• _Provided material_

◆ ◆ ◆ ◆ ◆

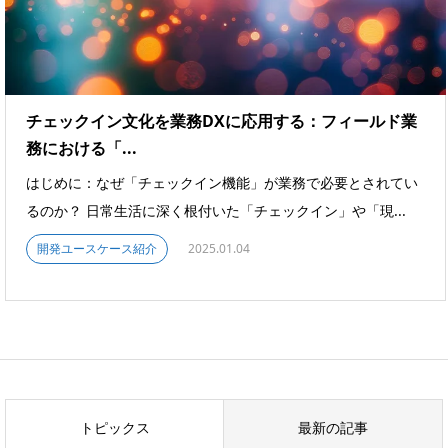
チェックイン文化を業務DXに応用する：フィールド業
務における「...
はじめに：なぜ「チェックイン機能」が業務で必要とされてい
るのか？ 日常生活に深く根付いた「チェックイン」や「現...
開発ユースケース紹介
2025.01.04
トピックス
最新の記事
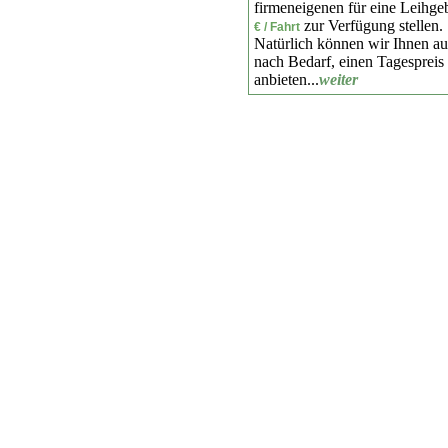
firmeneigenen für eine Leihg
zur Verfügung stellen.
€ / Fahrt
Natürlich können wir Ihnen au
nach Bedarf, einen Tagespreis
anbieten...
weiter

◆ ◆ ◆ ◆ ◆

• _What is being asked_
Reproduce all of the lines above verbatim, leaving out the pictures.

• _Expected answer_
チェックイン文化を業務DXに応用する：フィールド業
務における「...
はじめに：なぜ「チェックイン機能」が業務で必要とされてい
るのか？ 日常生活に深く根付いた「チェックイン」や「現...
開発ユースケース紹介
2025.01.04
トピックス
最新の記事
firmeneigenen für eine Leihg
zur Verfügung stellen.
€ / Fahrt
Natürlich können wir Ihnen au
nach Bedarf, einen Tagespreis
anbieten...
weiter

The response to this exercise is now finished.